Reescreva a parte do trecho sobre fotografia e literatura que vai de "Página de Opisanie" até "chamados de Convívios.", incluindo essas duas passagens, e troque "palavra" por "termo".

=== Trecho fornecido ===

Adentrando um pouco o terreno da literatura, uma terceira constelação pode incluir obras que, catalogadas como romances, contos ou poemas, inserem fotografias no meio das suas tramas, fazendo com que as imagens passem a operar como elementos integrantes das narrativas (como versos ou parágrafos, por exemplo). É o caso de romances como Puro gesto (2020) e História natural da ditadura (2006), de Teixeira Coelho. Nesse último, o autor enreda temas como o suicídio do filósofo judeu alemão Walter Benjamin, o exílio em São Paulo do artista plástico argentino León Ferrari, as ditaduras latino-americanas e a teoria do “estado de exceção permanente”, de Giorgio Agamben (sobre esse romance, publiquei um artigo em meu blog pessoal). Também é o caso de Opisanie Swiata (2013), romance de Verônica Stigger entremeado por imagens, e de Noite dentro da noite (2017), de Joca Reiners Terron, no qual cada um dos 13 capítulos é introduzido por uma fotografia rasurada (recorte a partir do qual desenvolvi uma dissertação de mestrado). No campo da poesia, é o caso de livros como Junco (2011), de Nuno Ramos, e Parque das ruínas (2019), de Marília Garcia, que entremeiam fotografias aos poemas, e cujos versos por vezes fazem menção às imagens. Pensando de forma análoga, no campo dos fotolivros é comum o recurso à incorporação de trechos literários e poemas como forma de produzir ruídos que interfiram na leitura que fazemos das imagens, como no caso de Nakta (1996), de Miguel Rio Branco, que dialoga com o poema Noite fechada, do escritor francês Louis Calaferte. Chamarei esse grupo de Impregnações.

   

Página de Opisanie Swiata (2013), de Verônica Stigger.

   

Há também aqueles casos em que fotógrafo e escritor, fotógrafa e escritora, convivem na mesma pessoa. É o caso de Os corpos e os dias (2008), da artista visual e poeta carioca Laura Erber; de Vermelho (2015), da artista plástica Paloma Mecozzi; de Seu retrato sem você (2018), da poeta e fotógrafa Tatiana Eskenazi; e de A pintura em pânico: fotomontagens (1943), do poeta alagoano Jorge de Lima, composto por 41 fotomontagens que vêm acompanhadas cada uma por um verso. Na falta de palavra melhor, serão chamados de Convívios.

    

Catálogo da exposição A pintura em pânico: fotomontagens, apresentada pela Caixa Cultural em 2010,
no qual são reproduzidas fotomontagens pertencentes ao livro de Jorge de Lima, publicado originalmente em 1943.

=== Dados fornecidos ===

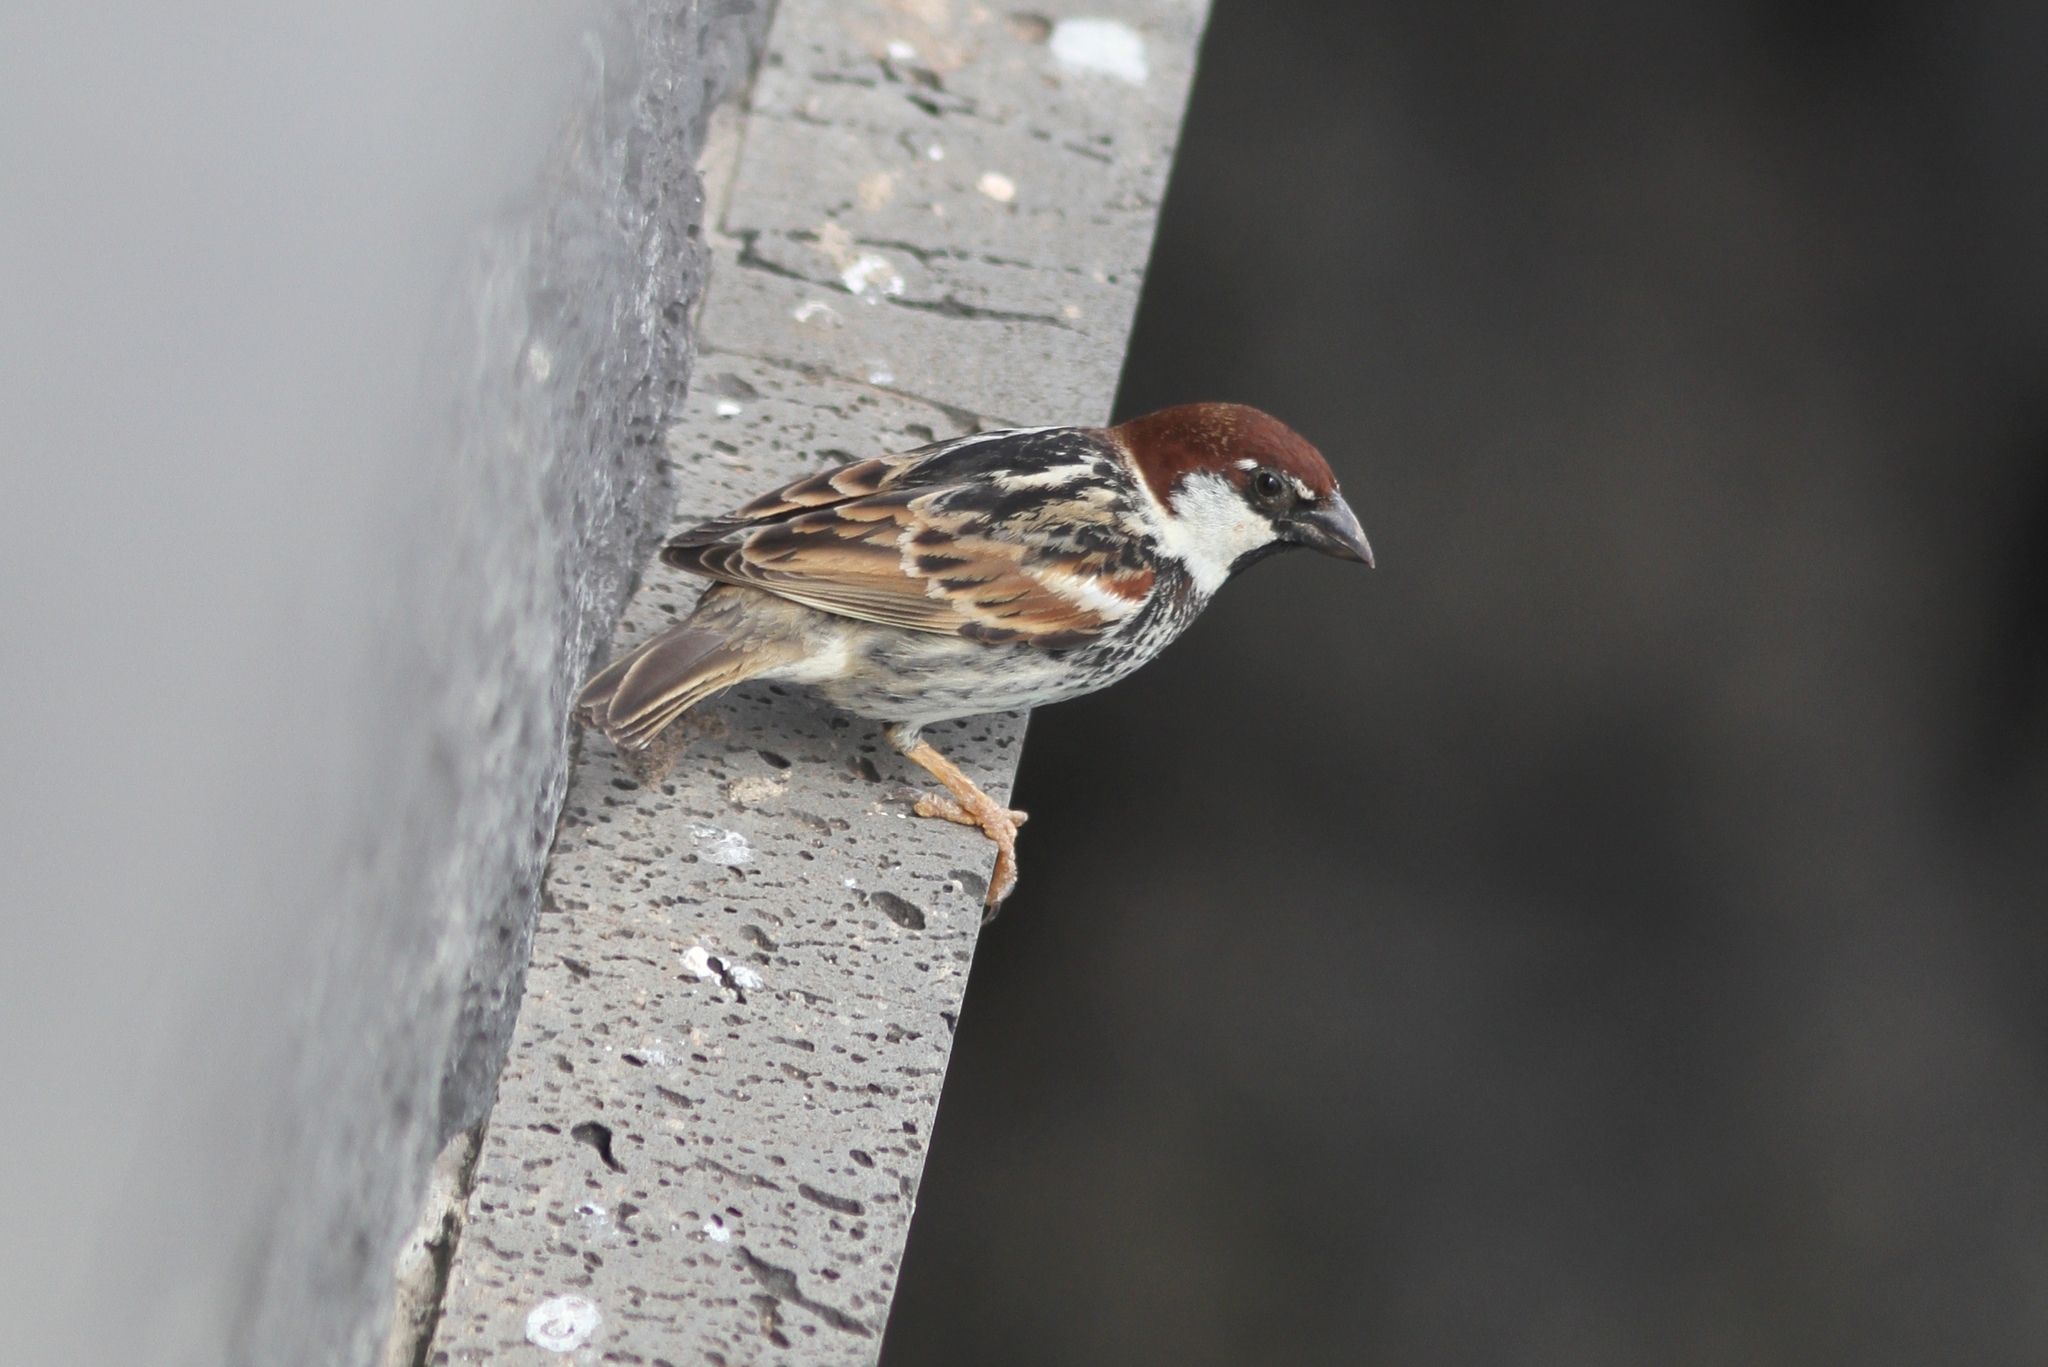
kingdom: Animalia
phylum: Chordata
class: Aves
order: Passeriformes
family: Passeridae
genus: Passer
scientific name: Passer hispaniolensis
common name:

===

Resultado do exercício:
Página de Opisanie Swiata (2013), de Verônica Stigger.

   

Há também aqueles casos em que fotógrafo e escritor, fotógrafa e escritora, convivem na mesma pessoa. É o caso de Os corpos e os dias (2008), da artista visual e poeta carioca Laura Erber; de Vermelho (2015), da artista plástica Paloma Mecozzi; de Seu retrato sem você (2018), da poeta e fotógrafa Tatiana Eskenazi; e de A pintura em pânico: fotomontagens (1943), do poeta alagoano Jorge de Lima, composto por 41 fotomontagens que vêm acompanhadas cada uma por um verso. Na falta de termo melhor, serão chamados de Convívios.